Arachnospila consobrina

Scientific classification
- Domain: Eukaryota
- Kingdom: Animalia
- Phylum: Arthropoda
- Class: Insecta
- Order: Hymenoptera
- Family: Pompilidae
- Genus: Arachnospila
- Species: A. consobrina
- Binomial name: Arachnospila consobrina (Dahlbom, 1843)
- Synonyms: Pompilus consobrina; Pompilus alpinus; Pompilus continentalis; Psammochares emissus; Pompilus guimarensis; Psammochares heringi; Psammochares lanuginosus; Pompilus nivariae; Pompilus pyrenaicus; Pompilus siculus;

= Arachnospila consobrina =

- Authority: (Dahlbom, 1843)
- Synonyms: Pompilus consobrina, Pompilus alpinus, Pompilus continentalis, Psammochares emissus, Pompilus guimarensis, Psammochares heringi, Psammochares lanuginosus, Pompilus nivariae, Pompilus pyrenaicus, Pompilus siculus

Species of wasp

Arachnospila consobrina is a little-known Palaearctic spider wasp.

==Description==
Like other members of the sub-genus Ammosphex this is a medium-sized red and black spider wasp. The males have a quite distinctive genital plate, but females are very similar to related species such as A. anceps and A.trivialis but can be identified by their relatively hairier head.

==Distribution==
Northern and central Europe, marginally in southern Britain, and also Africa and Asia.

==Biology==
A consobrina is single brooded, flying in July and August.
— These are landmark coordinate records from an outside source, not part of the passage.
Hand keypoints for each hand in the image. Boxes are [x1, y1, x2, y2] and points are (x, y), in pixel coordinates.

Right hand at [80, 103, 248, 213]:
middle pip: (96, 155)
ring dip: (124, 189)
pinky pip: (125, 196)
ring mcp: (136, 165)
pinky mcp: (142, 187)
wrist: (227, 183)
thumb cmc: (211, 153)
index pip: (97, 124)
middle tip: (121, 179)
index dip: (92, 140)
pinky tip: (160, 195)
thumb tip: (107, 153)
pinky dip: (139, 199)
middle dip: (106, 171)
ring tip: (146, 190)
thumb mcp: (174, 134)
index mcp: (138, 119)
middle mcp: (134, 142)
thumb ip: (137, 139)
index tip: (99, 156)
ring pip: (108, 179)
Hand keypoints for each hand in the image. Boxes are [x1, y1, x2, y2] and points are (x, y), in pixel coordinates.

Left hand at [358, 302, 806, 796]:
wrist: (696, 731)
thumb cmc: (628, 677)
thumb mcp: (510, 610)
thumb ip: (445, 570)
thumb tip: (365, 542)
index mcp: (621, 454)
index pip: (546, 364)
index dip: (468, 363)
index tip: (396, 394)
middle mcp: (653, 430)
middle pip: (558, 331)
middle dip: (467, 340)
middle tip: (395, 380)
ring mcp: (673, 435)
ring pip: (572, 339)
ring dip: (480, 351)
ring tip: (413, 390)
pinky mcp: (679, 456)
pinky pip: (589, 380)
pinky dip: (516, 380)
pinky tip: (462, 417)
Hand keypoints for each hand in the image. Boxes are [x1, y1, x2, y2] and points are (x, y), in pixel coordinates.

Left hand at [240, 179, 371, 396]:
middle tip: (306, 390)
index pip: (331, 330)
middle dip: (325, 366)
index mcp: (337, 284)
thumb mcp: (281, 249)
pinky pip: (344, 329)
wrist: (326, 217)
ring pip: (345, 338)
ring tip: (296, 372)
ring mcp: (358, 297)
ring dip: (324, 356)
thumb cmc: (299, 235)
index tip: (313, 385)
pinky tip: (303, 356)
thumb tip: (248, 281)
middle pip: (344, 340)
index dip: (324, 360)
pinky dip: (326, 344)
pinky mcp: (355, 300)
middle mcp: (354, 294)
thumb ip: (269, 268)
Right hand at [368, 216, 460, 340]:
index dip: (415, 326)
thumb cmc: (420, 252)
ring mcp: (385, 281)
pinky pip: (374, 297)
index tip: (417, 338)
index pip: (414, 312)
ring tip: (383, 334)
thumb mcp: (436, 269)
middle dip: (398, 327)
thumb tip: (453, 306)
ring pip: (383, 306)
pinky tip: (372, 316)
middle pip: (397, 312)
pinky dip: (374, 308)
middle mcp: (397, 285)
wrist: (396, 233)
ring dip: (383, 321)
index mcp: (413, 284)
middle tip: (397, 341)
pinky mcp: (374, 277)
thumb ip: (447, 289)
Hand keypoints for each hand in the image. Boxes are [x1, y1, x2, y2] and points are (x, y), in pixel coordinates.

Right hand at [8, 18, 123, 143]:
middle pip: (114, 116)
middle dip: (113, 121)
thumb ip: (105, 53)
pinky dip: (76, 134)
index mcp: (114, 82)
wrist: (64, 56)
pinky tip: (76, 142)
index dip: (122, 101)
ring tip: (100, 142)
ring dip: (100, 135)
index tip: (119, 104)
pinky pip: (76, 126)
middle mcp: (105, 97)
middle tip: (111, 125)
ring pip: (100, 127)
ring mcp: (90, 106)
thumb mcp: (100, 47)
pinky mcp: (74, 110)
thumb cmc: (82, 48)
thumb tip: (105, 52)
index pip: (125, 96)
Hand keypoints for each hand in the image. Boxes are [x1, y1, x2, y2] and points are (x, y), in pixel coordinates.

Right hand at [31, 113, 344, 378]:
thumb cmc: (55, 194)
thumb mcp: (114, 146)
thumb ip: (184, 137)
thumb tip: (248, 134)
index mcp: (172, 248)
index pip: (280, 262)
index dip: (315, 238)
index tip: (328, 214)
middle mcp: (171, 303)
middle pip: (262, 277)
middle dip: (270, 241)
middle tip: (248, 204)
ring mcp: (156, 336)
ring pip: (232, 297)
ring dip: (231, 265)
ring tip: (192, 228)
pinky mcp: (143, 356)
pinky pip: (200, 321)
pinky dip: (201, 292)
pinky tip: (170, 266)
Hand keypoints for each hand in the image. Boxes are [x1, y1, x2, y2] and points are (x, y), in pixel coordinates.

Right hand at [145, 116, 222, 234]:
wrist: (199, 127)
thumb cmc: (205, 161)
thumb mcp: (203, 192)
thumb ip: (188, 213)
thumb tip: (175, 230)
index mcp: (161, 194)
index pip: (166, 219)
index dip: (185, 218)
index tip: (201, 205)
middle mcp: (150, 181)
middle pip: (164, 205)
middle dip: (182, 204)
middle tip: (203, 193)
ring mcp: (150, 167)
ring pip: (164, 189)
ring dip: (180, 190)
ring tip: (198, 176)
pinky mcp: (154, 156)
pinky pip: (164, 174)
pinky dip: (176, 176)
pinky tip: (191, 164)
The only observation of A. consobrina with prey concerns a female found under a stone near Constantinople carrying a Segestria florentina which was reported in Fahringer. The nesting biology of A. consobrina is almost completely unknown, but like other Arachnospila species in the sub-genus Ammosphex it is adapted to digging in loose sandy soils.